A su alrededor, sombras se arremolinaban, susurrando en una lengua olvidada hace milenios. Akhenaton sonrió, sus ojos brillando con un fuego interno.
—Kairon, mi joven aprendiz —dijo al aire—, espero que no me decepciones. El destino de dos mundos depende de tus acciones.
Con un gesto de su mano, una imagen se formó en el aire. Mostró a Nalia y su grupo volando sobre el desierto en el lomo de Azula. Akhenaton observó a la princesa con interés.
—Ah, jovencita —susurró—. Si supieras el papel que estás destinada a jugar... —Su sonrisa se ensanchó, revelando dientes inhumanamente afilados—. Que comience el juego.
El vuelo hacia Eridu fue una experiencia que Nalia jamás olvidaría. El viento azotaba su rostro mientras sobrevolaban el desierto bajo un manto de estrellas. A pesar del peligro y la incertidumbre, no pudo evitar maravillarse ante la vista. Babilonia, los Jardines Colgantes, todo parecía tan lejano ahora.
Kairon, sentado detrás de ella, le explicaba la historia de Eridu y su conexión con los djinn. Según él, la ciudad había sido fundada en los albores del tiempo, cuando dioses, humanos y djinn aún convivían en armonía.
—Pero algo cambió —dijo Kairon, su voz apenas audible sobre el rugido del viento—. Hubo una gran guerra, y los djinn fueron desterrados a otro plano de existencia.
—¿Por qué? —preguntó Nalia, girándose para mirarlo—. ¿Qué causó la guerra?
Kairon guardó silencio por un momento, como si pesara sus palabras. —La ambición —respondió finalmente—. Tanto de los djinn como de los humanos. Ambos bandos codiciaban el poder del otro.
Nalia reflexionó sobre esto. ¿Era posible que la historia que le habían enseñado toda su vida fuera solo una parte de la verdad?
Mientras el alba comenzaba a teñir el horizonte de rosa y oro, Azula comenzó a descender. Ante ellos se alzaban las ruinas de una ciudad antigua, sus edificios medio enterrados por la arena del desierto. En el centro, un zigurat se elevaba hacia el cielo, desafiando el paso del tiempo.
—Bienvenidos a Eridu —anunció Kairon mientras aterrizaban—, la ciudad donde todo comenzó... y donde todo podría terminar.
El grupo desmontó, observando las ruinas con una mezcla de asombro y aprensión. Adad mantenía una mano en la empuñadura de su espada, sus ojos escudriñando cada sombra en busca de peligros ocultos. Ishara, por su parte, parecía fascinada por los antiguos grabados que decoraban las paredes medio derruidas.
—¿Ahora qué? —preguntó Nalia, volviéndose hacia Kairon.
Pero antes de que el joven pudiera responder, un temblor sacudió el suelo bajo sus pies. Del zigurat emanó un resplandor verde, y una voz atronadora resonó en sus mentes:
«Los hijos de dos mundos han regresado. Que comience la prueba.»
Nalia miró a Kairon, buscando respuestas, pero vio que él estaba tan sorprendido como ella. Fuera lo que fuese lo que les esperaba en Eridu, era evidente que no iba a ser un simple viaje de descubrimiento.
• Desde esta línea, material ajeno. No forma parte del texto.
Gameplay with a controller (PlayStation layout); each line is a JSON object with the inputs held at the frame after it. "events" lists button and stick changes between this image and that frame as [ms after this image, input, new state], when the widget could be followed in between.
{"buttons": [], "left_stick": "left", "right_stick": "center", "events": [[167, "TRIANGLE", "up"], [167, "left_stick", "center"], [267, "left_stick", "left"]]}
Mientras el sol se alzaba sobre las ruinas de la ciudad más antigua del mundo, Nalia, Kairon y sus compañeros se adentraron en el zigurat, sin saber que cada paso los acercaba a un destino que cambiaría el equilibrio entre dos mundos para siempre.
En las profundidades del templo, Akhenaton sonrió. Las piezas estaban en su lugar. Pronto, muy pronto, el velo entre los mundos se rasgaría, y los djinn reclamarían lo que una vez fue suyo. Y en el centro de todo, una princesa y un ladrón, unidos por un destino que ninguno de los dos comprendía aún.
El corazón de Babilonia latía con fuerza, su destino pendiendo de un hilo tan delicado como los pétalos de la Flor del Eterno Amanecer.